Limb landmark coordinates
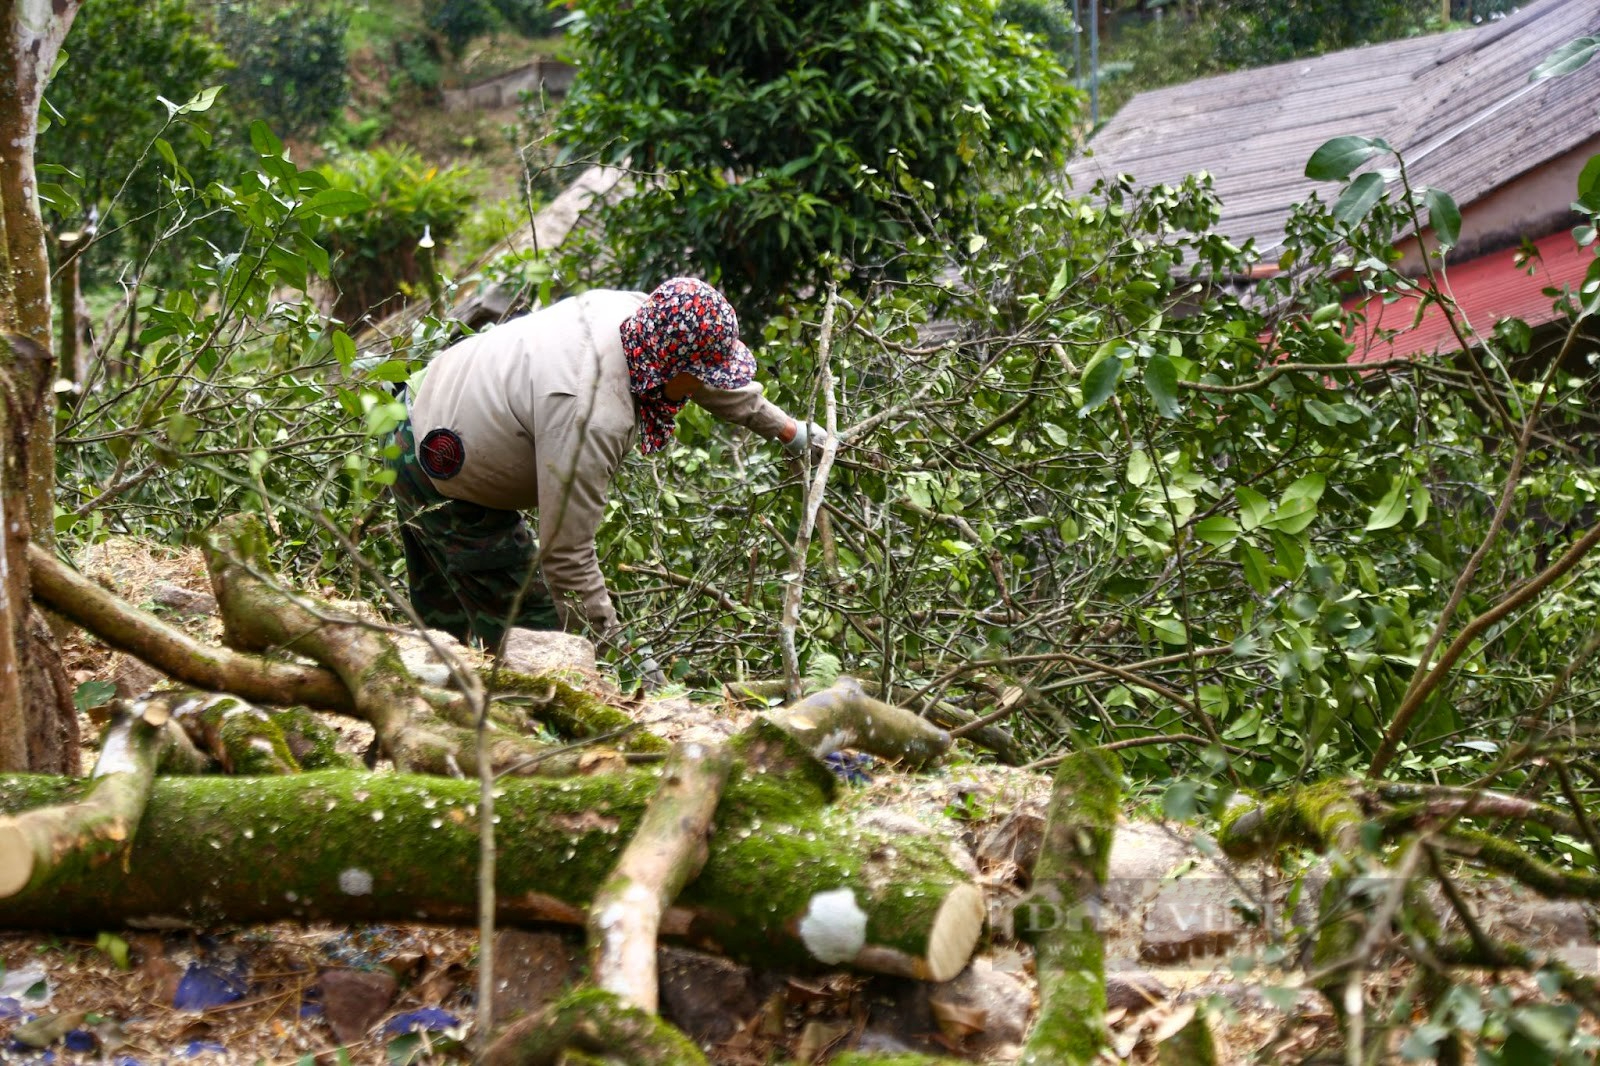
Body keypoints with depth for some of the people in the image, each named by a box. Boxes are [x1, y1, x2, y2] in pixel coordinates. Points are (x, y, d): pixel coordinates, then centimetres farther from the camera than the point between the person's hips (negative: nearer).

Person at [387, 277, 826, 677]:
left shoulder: (635, 311, -15)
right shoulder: (591, 419, -40)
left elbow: (723, 381, 7)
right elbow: (566, 557, -34)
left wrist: (786, 428, 19)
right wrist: (621, 652, -25)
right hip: (441, 485, -10)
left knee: (447, 616, 25)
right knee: (532, 633, -4)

## PROBLEM STATEMENT
Copy every line of the entries above word for word, leaving out the pictures.

## RESPONSE
Body keypoints with depth for some of the people in the image, each named by a box. Boxes are [x1, y1, x2, y2] in pixel coordinates. Points are (x, y, d): pixel coordinates, then centimetres farther from the camera than the point between the person's hips (negative: nearer).

Person at [387, 277, 826, 677]:
left shoulder: (635, 311, -15)
right shoulder: (591, 419, -40)
left elbow: (723, 381, 7)
right elbow: (566, 557, -34)
left wrist: (786, 428, 19)
right wrist: (621, 652, -25)
right hip: (441, 485, -10)
left knee: (447, 616, 25)
right knee: (532, 633, -4)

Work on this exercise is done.